Written request a: Which usernames post in the forum thread? Give each one once.

begin Passage

# Would a prime Big George Foreman have destroyed any MMA HW in history?



## Curious1 (Aug 14, 2012)

If he had a TDD similar to JDS and learnt how to check leg kicks!?

He didnt just have brutal power but also immense strength (which would make him naturally good at wrestling/grappling TDD and randy style dirty boxing. I bet if he learnt a round kick it would be as powerful as cro cops.

Also he has conditioning that lasts for 12 rounds.

Imagine his punches in MMA gloves colliding with arlovskis jaw!

Imagine what he would do to JDS standing.


----------



## Curious1 (Aug 14, 2012)

I have to say I slightly regret posting this and cant delete it.

Im sure a prime cro cop would be too much standing, he floats like a butterfly and stings like a cemetery after all.

Also any really good takedown artist (Randleman Fedor Lesnar etc would be able to GnP/ GnSub a win)


----------



## xxpillowxxjp (Aug 23, 2010)

It's really hard to make any comparison's with HWs... Alot easier with the lighter weight classes. We can assume RJJ would have done well considering his evasiveness. Same with Pac man.


----------



## RangerClydeTheBlue (Jul 11, 2012)

I think any pro boxer with JDS TDD would dominate tbh.

12 Rounds conditioning doesnt come close to MMA conditioning. Grappling takes SO much out of you, and the fact that the rounds last for 5 minutes kills a fighter.


----------



## Rauno (Nov 20, 2009)

Can't really predict this..


Boxers have a different footwork due to focusing on boxing and not thinking about takedowns.

I doubt Foreman ever wore so small gloves in sparring, maybe punching the bag but a bag doesn't strike back.

12 rounds of cardio for boxing, grappling kills your hands and he wouldn't be ready for it.

We're really creating a lab person here.


----------



## Killz (Oct 5, 2009)

A pro boxer with TDD and muay thai (ability to check kicks) isnt a pro boxer.


this thread is terrible.


----------



## RangerClydeTheBlue (Jul 11, 2012)

Killz said:


> A pro boxer with TDD and muay thai (ability to check kicks) isnt a pro boxer.
> 
> 
> this thread is terrible.


Someone at like 20-0 at a young age like 23 in boxing who moves over to MMA and trains until he is 30 could cover this kind of stuff. Or maybe they could have done karate before they done boxing or something.

I think in general, if a pro boxer is able to fight off grappling and takedowns, he will easily dominate. The power difference between top level pro boxers and top level MMA fighters is crazy. A hook from George Foreman would mimick a kick from Cro Cop.


----------



## Rauno (Nov 20, 2009)

ClydebankBlitz said:


> I think in general, if a pro boxer is able to fight off grappling and takedowns, he will easily dominate. The power difference between top level pro boxers and top level MMA fighters is crazy. A hook from George Foreman would mimick a kick from Cro Cop.


Not only grappling and takedowns. A pure boxer who could fend off all the grappling would eat leg kicks for the rest of the night.


----------



## RangerClydeTheBlue (Jul 11, 2012)

Rauno said:


> Not only grappling and takedowns. A pure boxer who could fend off all the grappling would eat leg kicks for the rest of the night.

end Passage

Written request b: Rewrite all the rows below, changing "collectors" to "collected by" and keeping everything else the same.

begin Dataset records

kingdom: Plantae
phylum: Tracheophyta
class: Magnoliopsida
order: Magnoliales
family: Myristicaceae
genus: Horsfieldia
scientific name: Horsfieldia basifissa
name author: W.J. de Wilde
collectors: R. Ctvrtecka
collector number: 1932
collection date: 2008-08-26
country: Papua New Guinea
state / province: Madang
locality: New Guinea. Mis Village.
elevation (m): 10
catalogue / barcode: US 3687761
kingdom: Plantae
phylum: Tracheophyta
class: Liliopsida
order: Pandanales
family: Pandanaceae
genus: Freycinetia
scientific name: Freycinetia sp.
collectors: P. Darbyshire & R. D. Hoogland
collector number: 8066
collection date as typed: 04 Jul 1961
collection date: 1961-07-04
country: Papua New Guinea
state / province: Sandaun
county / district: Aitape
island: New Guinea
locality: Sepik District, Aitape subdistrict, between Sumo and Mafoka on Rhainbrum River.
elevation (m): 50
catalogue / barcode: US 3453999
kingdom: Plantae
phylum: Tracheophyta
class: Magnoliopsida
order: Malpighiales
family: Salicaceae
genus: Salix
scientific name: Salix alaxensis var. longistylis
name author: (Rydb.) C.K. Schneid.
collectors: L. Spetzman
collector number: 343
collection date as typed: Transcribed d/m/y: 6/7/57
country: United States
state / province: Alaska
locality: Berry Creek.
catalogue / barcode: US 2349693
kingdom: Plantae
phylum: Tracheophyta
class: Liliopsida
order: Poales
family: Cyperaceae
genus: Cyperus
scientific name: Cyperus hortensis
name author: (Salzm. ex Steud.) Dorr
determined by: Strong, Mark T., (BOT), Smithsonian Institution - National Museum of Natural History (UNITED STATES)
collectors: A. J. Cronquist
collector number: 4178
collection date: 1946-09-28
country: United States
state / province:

end Dataset records

Reply a: Curious1, xxpillowxxjp, RangerClydeTheBlue, Rauno, Killz

Reply b:
kingdom: Plantae
phylum: Tracheophyta
class: Magnoliopsida
order: Magnoliales
family: Myristicaceae
genus: Horsfieldia
scientific name: Horsfieldia basifissa
name author: W.J. de Wilde
collected by: R. Ctvrtecka
collector number: 1932
collection date: 2008-08-26
country: Papua New Guinea
state / province: Madang
locality: New Guinea. Mis Village.
elevation (m): 10
catalogue / barcode: US 3687761
kingdom: Plantae
phylum: Tracheophyta
class: Liliopsida
order: Pandanales
family: Pandanaceae
genus: Freycinetia
scientific name: Freycinetia sp.
collected by: P. Darbyshire & R. D. Hoogland
collector number: 8066
collection date as typed: 04 Jul 1961
collection date: 1961-07-04
country: Papua New Guinea
state / province: Sandaun
county / district: Aitape
island: New Guinea
locality: Sepik District, Aitape subdistrict, between Sumo and Mafoka on Rhainbrum River.
elevation (m): 50
catalogue / barcode: US 3453999
kingdom: Plantae
phylum: Tracheophyta
class: Magnoliopsida
order: Malpighiales
family: Salicaceae
genus: Salix
scientific name: Salix alaxensis var. longistylis
name author: (Rydb.) C.K. Schneid.
collected by: L. Spetzman
collector number: 343
collection date as typed: Transcribed d/m/y: 6/7/57
country: United States
state / province: Alaska
locality: Berry Creek.
catalogue / barcode: US 2349693
kingdom: Plantae
phylum: Tracheophyta
class: Liliopsida
order: Poales
family: Cyperaceae
genus: Cyperus
scientific name: Cyperus hortensis
name author: (Salzm. ex Steud.) Dorr
determined by: Strong, Mark T., (BOT), Smithsonian Institution - National Museum of Natural History (UNITED STATES)
collected by: A. J. Cronquist
collector number: 4178
collection date: 1946-09-28
country: United States
state / province:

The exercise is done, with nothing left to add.